I'd like to know how a deformation value of a hypothetical repulsive F-D will be calculated in the Peak-Force tapping mode (QNM mode). Since the cantilever never comes in contact with a the sample (or at least not during a minimal deflection value, from where "deformation" is extracted) I dont see how to get this mechanical property.

How do you define the contact point, e.g Tip-sample distance = 0 for repulsive force curves.

These curves could occur in liquid in low electrolyte buffers (no screening effect) and by an interaction btw. a negatively charged tip and a negatively charged surface.

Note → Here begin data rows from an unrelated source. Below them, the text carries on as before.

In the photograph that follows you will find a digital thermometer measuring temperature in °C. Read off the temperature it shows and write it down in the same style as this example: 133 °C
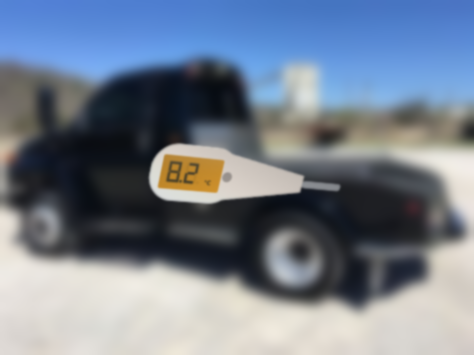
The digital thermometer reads 8.2 °C
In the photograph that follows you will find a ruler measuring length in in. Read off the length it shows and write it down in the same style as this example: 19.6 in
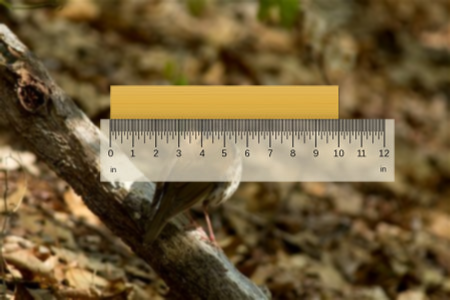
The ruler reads 10 in
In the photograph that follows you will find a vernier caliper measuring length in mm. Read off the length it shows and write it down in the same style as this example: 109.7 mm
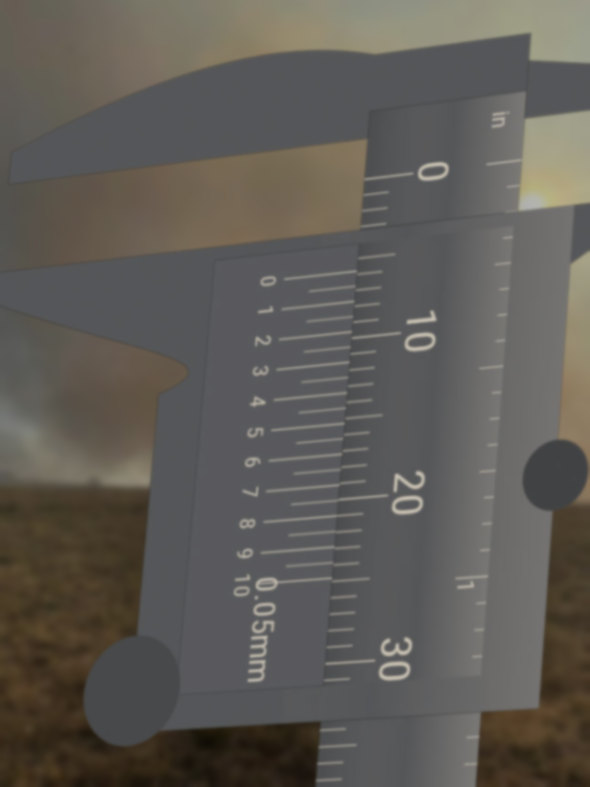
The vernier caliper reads 5.8 mm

Lets start with the first part of your question. Bede's Applications note#138 (under "Bruker media" on top of page) has a diagram explaining the various parameters that can get extracted. I am not sure if I understand you correctly but why you think that the tip never contacts the surface? If the tip indeed never contacts the surface one could not measure nanomechanical properties. In order to accurately measure e.g. sample modulus the tip indeed has to indent the sample a few nm.

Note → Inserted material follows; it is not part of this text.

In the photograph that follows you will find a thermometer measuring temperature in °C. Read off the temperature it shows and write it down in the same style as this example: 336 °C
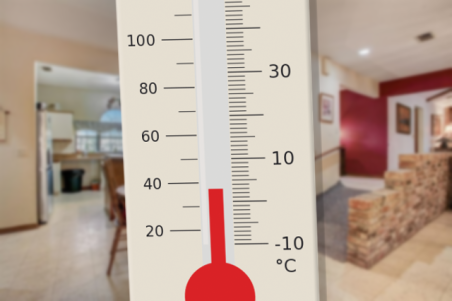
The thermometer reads 3 °C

Well, the value for the deformation is extracted at about 10% of the peak force (depending of the deformation fit region), at which - when assuming no attractive forces are present - the tip is not in contact with the surface. Repulsion is due DLVO forces (double layer repulsion etc) at large distance or non-DLVO forces at small distances (<5nm). The sample will be definitely deformed, but in order to extract a deformation value as schemed by the manual you need to know tip-sample distance and therefore a contact point.

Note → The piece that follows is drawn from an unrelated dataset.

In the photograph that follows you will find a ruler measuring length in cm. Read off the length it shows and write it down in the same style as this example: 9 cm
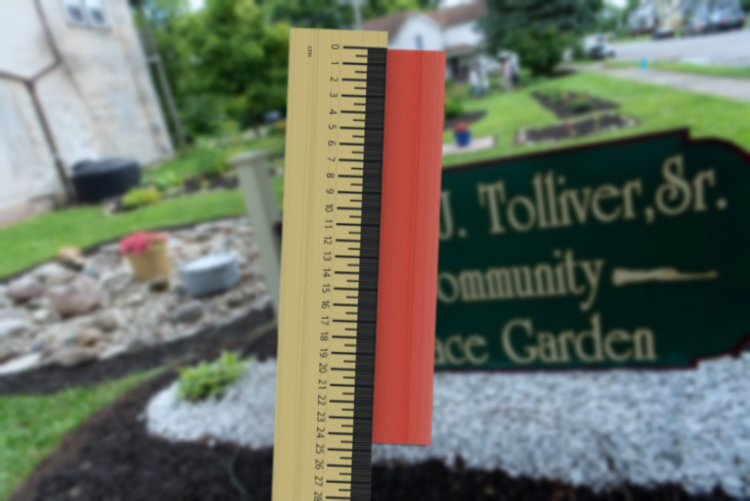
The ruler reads 24.5 cm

In cases such as the one that you describe, it is difficult to determine the true deformation. The simple algorithm that we use to calculate the deformation may not match the true deformation, but it has the advantages that it is easy to describe and calculate in real-time. As the application note states:

"Maximum sample deformation is calculated from the difference in separation from the point where the force is zero to the peak force point along the approach curve (see figure 1(iv)). There may be some error in this measurement due to the fact that the tip first contacts the surface at the jump-to-contact point (figure 1(i), point B) rather than at the zero crossing."

Actually, there is an additional parameter, "Deformation Force Level", that allows you to choose the % force (on the approach curve) where the deformation will be calculated (described in the online help). The deformation is just the difference in separation between that point and the peak force.

As you say, DLVO forces will provide an additional complication, but maybe you can choose the deformation force level to be higher than the maximum force from the DLVO repulsion?

If you want to apply your own algorithm to get a better estimate of teh deformation, you could use matlab with the matlab toolbox provided in Nanoscope Analysis v1.40r3 or later. Please let us know if you find a better algorithm!